* _Directions for this task_: Nothing below is to be printed except the lines between the line holding "thumb mcp: (229, 142)" and the line holding "index mcp: (152, 81)", inclusive, each exactly as it appears.

* _Data extracts_:
---*---

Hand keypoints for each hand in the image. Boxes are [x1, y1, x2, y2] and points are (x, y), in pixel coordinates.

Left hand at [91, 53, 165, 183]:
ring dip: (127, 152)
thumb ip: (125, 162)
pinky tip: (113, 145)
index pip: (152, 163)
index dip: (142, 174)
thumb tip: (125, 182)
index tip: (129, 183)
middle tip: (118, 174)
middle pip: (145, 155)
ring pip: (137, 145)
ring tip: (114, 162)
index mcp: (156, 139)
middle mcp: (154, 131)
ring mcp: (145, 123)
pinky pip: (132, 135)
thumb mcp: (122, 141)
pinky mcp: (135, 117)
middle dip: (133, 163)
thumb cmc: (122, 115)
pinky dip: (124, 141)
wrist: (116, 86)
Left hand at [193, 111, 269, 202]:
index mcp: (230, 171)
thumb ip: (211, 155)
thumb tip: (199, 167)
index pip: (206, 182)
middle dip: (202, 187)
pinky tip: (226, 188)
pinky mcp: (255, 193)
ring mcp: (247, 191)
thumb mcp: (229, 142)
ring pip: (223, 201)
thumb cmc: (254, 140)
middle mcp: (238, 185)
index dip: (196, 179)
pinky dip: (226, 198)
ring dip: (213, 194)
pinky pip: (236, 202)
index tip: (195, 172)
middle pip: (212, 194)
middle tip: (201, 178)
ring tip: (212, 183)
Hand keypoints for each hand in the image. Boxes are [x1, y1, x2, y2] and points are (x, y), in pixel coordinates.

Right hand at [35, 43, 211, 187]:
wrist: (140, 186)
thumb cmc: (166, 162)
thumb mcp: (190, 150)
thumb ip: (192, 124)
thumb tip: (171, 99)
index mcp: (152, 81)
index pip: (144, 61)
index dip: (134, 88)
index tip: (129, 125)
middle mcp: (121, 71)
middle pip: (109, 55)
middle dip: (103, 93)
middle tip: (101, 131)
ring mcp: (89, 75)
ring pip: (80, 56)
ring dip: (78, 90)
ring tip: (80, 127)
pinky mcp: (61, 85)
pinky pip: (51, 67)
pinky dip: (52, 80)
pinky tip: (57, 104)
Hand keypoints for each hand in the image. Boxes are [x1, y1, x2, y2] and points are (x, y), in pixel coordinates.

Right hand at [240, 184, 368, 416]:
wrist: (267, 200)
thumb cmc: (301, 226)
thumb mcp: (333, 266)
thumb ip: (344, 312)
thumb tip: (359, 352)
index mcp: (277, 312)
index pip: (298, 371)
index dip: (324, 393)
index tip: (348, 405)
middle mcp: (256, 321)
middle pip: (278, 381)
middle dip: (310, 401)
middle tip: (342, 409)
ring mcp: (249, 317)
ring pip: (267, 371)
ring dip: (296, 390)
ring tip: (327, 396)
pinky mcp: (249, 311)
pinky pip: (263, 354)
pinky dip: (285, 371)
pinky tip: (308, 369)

---*---

* _Exercise answer_:
thumb mcp: (229, 142)
ring pip: (223, 201)
thumb cmc: (254, 140)
middle mcp: (238, 185)
index dip: (196, 179)
pinky dip: (226, 198)
ring dip: (213, 194)
pinky pip: (236, 202)
index tip: (195, 172)
middle pip: (212, 194)
middle tip: (201, 178)
ring tip: (212, 183)
Hand keypoints for each hand in the image. Boxes are [x1, y1, x2, y2] and points are (x, y), in pixel coordinates.

Right hand at [35, 43, 211, 187]:
wrist: (140, 186)
thumb cmc: (166, 162)
thumb mcp: (190, 150)
thumb ip: (192, 124)
thumb tip: (171, 99)
index mcp: (152, 81)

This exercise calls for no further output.